Supplied material section start

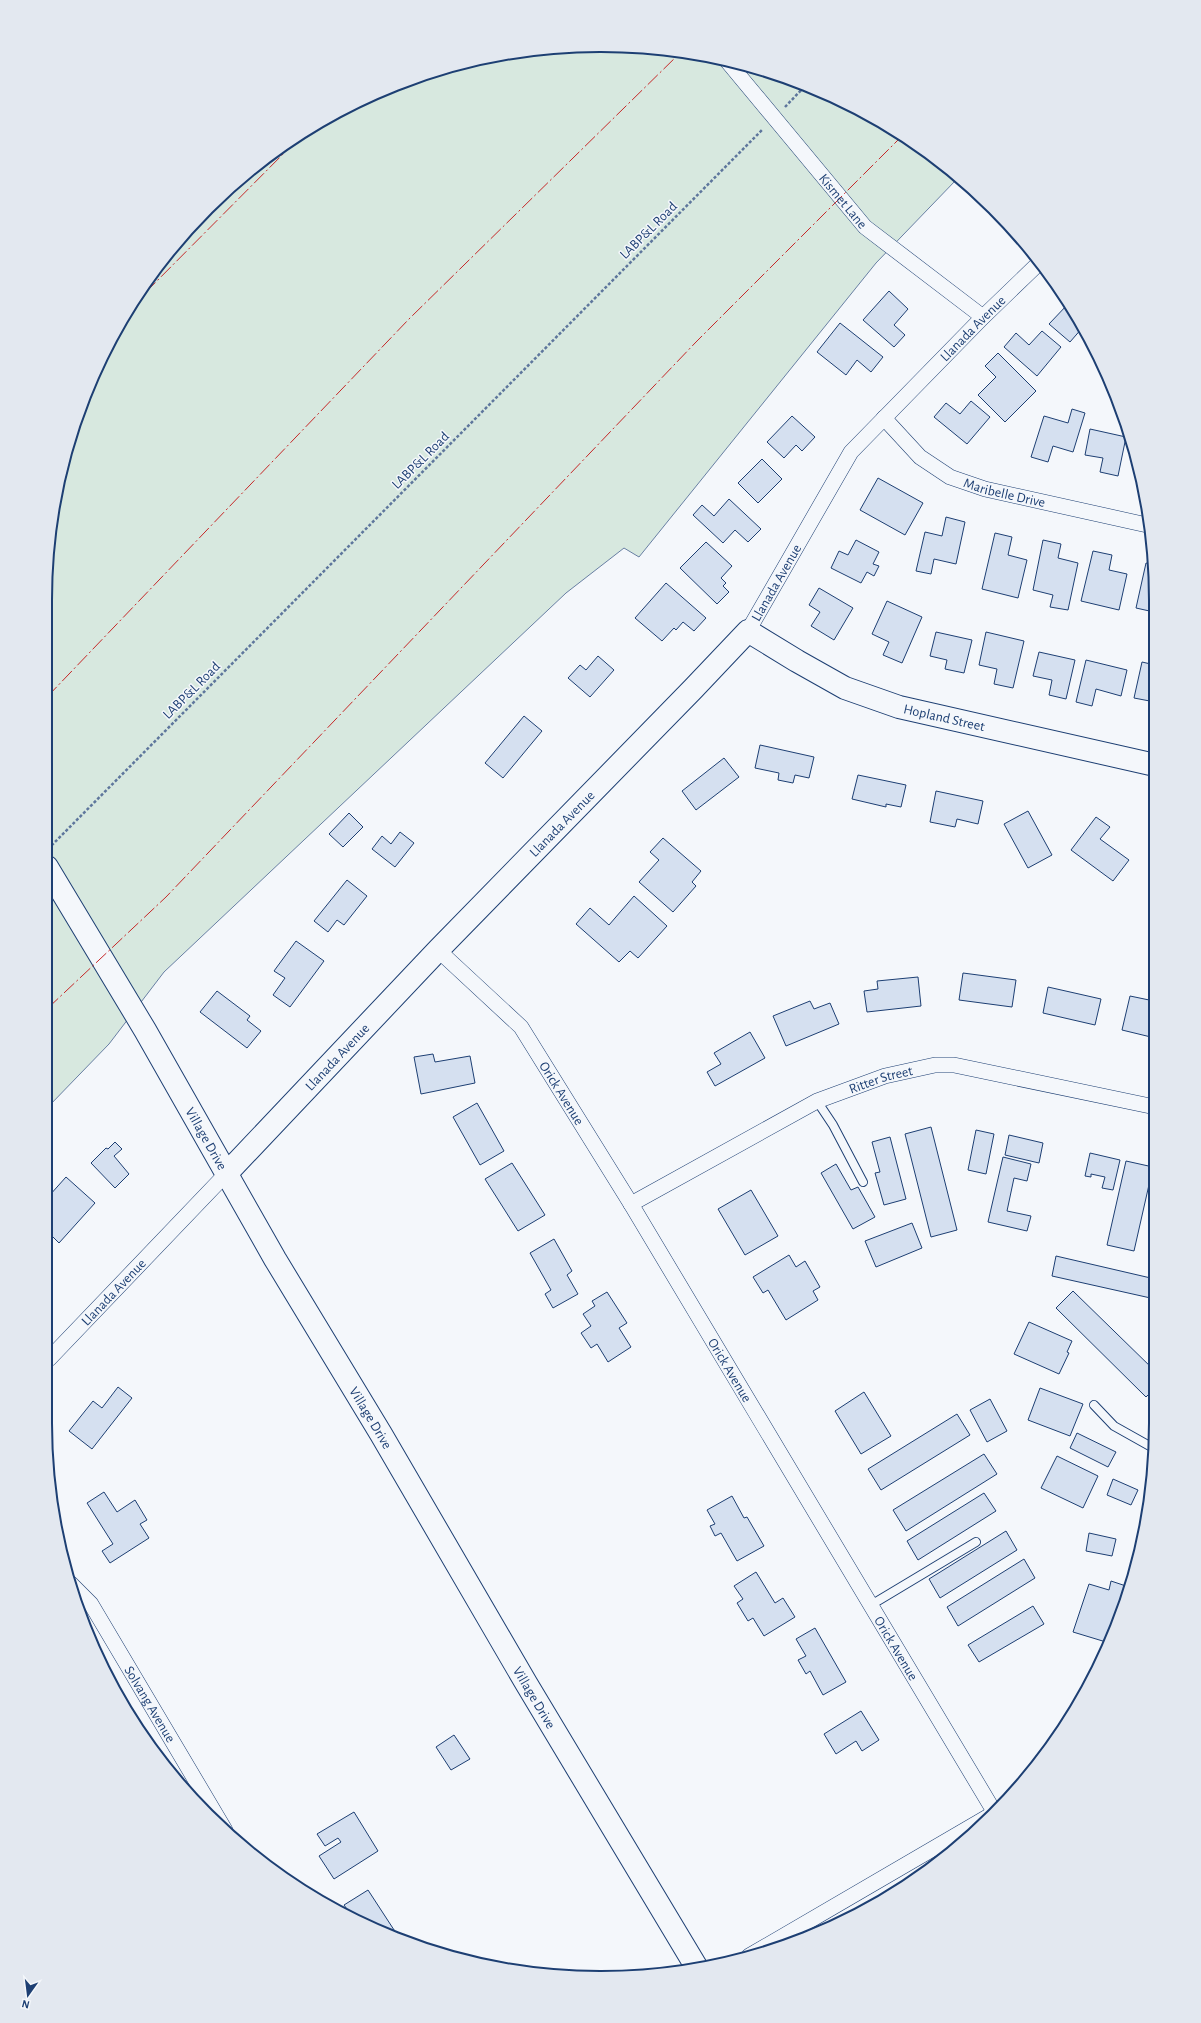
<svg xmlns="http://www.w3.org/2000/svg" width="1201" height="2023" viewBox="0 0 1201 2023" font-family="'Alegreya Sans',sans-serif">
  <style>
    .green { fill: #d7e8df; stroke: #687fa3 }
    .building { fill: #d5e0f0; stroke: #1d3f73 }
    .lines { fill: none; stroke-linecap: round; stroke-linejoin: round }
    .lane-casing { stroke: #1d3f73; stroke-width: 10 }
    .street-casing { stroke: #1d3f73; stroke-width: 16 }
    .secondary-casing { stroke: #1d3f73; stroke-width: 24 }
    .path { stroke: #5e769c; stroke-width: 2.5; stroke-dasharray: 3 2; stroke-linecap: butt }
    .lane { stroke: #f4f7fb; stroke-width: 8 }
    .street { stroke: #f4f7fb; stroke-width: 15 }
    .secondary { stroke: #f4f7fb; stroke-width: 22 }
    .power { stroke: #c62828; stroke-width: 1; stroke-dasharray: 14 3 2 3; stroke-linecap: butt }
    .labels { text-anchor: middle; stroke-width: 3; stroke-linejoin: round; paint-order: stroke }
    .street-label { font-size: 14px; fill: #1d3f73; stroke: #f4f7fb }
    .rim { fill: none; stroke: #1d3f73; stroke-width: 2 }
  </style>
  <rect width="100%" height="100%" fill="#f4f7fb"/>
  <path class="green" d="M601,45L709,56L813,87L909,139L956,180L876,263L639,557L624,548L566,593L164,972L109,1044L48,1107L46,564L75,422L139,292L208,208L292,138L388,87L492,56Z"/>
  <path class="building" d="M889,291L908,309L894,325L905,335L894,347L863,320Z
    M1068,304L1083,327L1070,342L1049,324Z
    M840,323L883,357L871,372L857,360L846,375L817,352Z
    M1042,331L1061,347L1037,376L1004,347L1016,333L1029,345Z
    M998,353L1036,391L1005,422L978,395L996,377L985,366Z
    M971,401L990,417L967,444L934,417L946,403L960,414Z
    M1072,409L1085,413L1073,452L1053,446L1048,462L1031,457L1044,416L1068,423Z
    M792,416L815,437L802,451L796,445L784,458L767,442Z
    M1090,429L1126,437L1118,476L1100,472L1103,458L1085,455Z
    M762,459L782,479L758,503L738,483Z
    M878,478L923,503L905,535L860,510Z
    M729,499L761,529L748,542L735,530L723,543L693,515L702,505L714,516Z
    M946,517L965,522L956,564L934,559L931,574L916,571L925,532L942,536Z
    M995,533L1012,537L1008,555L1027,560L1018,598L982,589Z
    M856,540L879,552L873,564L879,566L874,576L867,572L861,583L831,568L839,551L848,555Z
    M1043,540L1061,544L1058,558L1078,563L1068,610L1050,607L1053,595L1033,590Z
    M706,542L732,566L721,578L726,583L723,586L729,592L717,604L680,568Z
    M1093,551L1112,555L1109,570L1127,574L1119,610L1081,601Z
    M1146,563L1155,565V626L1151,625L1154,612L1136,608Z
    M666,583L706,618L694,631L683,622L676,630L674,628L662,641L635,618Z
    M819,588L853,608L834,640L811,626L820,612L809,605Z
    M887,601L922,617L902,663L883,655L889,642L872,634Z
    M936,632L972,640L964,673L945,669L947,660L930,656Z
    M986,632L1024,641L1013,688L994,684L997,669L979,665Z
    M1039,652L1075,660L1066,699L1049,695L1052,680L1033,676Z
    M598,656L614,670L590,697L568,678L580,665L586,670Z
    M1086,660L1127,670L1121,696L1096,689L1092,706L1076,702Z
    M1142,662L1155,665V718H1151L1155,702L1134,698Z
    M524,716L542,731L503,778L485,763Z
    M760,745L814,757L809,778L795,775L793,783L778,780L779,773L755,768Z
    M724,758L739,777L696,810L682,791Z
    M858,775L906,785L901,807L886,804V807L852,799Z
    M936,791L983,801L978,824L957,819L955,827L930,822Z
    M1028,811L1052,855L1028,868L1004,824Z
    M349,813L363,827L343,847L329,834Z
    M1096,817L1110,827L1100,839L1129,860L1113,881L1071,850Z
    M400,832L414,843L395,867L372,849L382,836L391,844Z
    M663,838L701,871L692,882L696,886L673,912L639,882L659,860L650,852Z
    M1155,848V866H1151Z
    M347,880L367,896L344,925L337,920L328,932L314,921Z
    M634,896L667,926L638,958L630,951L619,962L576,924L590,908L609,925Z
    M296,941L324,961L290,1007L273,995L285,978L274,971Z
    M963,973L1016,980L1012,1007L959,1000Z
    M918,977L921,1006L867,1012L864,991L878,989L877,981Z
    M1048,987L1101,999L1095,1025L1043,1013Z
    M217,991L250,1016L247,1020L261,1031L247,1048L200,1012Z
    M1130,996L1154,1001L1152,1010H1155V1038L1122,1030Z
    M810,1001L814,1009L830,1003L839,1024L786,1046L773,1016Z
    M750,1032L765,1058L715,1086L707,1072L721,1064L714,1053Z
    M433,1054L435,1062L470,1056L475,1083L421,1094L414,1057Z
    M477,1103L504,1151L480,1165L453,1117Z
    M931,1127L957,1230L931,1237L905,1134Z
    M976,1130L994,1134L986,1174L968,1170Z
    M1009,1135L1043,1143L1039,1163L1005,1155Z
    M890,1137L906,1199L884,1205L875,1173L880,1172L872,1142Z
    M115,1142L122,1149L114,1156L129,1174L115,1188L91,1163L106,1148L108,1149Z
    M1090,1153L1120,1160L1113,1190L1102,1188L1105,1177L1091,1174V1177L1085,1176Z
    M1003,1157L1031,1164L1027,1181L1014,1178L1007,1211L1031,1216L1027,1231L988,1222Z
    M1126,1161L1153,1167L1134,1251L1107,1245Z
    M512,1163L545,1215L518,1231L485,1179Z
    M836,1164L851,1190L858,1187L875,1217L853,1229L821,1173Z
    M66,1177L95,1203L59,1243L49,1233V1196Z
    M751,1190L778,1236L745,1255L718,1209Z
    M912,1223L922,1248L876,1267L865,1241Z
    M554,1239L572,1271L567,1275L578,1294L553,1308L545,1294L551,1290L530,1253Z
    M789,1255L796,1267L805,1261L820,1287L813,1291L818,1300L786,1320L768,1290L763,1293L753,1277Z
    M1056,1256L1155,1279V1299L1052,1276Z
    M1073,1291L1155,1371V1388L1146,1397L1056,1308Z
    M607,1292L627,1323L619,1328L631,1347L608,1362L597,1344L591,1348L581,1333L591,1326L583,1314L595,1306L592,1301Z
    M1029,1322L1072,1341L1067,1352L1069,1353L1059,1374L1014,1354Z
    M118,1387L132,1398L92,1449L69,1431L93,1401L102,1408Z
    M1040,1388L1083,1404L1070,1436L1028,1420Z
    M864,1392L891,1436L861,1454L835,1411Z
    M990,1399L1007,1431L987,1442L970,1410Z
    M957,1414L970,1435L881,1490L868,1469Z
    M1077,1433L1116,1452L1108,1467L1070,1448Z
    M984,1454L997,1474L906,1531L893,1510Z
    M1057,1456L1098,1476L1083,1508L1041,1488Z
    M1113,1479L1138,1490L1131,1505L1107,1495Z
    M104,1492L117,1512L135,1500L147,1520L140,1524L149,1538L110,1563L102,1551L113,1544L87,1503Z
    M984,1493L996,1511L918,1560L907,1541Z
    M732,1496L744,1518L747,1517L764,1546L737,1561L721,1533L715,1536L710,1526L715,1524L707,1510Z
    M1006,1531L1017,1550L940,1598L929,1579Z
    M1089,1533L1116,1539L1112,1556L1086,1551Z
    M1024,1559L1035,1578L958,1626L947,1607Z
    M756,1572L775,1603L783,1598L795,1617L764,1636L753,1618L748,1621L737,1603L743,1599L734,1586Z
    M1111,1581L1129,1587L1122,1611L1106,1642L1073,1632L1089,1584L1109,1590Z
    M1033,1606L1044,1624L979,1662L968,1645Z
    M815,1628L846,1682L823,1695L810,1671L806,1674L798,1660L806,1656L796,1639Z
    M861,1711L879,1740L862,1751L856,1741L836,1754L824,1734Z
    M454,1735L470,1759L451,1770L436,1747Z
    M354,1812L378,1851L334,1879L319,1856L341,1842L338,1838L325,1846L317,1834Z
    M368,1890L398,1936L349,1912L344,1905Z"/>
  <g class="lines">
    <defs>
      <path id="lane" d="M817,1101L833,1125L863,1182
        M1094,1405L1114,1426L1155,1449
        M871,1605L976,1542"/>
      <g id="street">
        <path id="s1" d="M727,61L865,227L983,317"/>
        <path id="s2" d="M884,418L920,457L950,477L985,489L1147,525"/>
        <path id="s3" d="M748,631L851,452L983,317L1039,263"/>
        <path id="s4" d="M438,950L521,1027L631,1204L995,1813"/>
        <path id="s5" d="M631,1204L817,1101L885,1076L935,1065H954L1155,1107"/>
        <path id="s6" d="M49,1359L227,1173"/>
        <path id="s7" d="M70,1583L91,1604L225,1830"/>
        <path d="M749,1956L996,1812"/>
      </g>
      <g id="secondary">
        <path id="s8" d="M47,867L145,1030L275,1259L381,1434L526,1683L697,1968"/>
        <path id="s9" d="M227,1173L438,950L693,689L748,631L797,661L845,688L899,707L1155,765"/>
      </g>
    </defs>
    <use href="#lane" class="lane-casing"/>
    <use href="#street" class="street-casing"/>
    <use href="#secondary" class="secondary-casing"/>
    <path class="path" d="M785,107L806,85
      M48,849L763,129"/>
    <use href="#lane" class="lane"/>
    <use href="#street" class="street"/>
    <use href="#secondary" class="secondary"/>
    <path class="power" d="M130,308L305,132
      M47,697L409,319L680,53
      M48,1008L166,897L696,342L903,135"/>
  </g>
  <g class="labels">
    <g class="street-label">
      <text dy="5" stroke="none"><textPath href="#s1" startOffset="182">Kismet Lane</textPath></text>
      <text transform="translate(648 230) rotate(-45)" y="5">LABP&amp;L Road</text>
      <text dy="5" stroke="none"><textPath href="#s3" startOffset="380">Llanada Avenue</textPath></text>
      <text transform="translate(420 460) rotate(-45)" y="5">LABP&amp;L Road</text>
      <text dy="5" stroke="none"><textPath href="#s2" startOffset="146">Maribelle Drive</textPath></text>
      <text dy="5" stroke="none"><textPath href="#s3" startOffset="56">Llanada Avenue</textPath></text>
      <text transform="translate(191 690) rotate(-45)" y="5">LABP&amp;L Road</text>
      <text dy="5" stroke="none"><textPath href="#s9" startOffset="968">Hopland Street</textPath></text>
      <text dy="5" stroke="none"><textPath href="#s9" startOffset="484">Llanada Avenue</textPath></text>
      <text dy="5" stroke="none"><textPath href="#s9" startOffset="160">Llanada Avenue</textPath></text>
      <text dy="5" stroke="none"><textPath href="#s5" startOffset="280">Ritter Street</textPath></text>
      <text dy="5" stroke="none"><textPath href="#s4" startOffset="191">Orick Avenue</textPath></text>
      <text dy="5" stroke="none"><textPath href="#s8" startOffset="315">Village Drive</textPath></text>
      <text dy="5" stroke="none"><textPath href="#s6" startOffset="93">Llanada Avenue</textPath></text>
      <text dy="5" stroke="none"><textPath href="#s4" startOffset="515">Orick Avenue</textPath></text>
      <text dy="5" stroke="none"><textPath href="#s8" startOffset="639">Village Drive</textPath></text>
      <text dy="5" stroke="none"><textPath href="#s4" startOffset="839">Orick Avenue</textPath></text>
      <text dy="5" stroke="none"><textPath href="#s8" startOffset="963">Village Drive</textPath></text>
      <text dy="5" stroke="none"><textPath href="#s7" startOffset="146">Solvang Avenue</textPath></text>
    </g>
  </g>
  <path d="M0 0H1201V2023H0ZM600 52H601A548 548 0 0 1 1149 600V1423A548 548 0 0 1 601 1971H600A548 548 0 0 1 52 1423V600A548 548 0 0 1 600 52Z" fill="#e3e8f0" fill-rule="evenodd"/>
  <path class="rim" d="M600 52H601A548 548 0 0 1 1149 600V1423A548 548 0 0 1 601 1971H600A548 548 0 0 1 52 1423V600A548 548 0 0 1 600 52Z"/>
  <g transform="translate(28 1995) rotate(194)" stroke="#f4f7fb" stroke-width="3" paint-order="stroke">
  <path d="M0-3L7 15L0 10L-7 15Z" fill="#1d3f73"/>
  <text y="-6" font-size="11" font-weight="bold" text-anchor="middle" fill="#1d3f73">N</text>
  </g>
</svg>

Supplied material section end

Instructions to follow:
All lines in the entries above that include "anchor" should be found and copied.

Solved problem:
    .labels { text-anchor: middle; stroke-width: 3; stroke-linejoin: round; paint-order: stroke }
  <text y="-6" font-size="11" font-weight="bold" text-anchor="middle" fill="#1d3f73">N</text>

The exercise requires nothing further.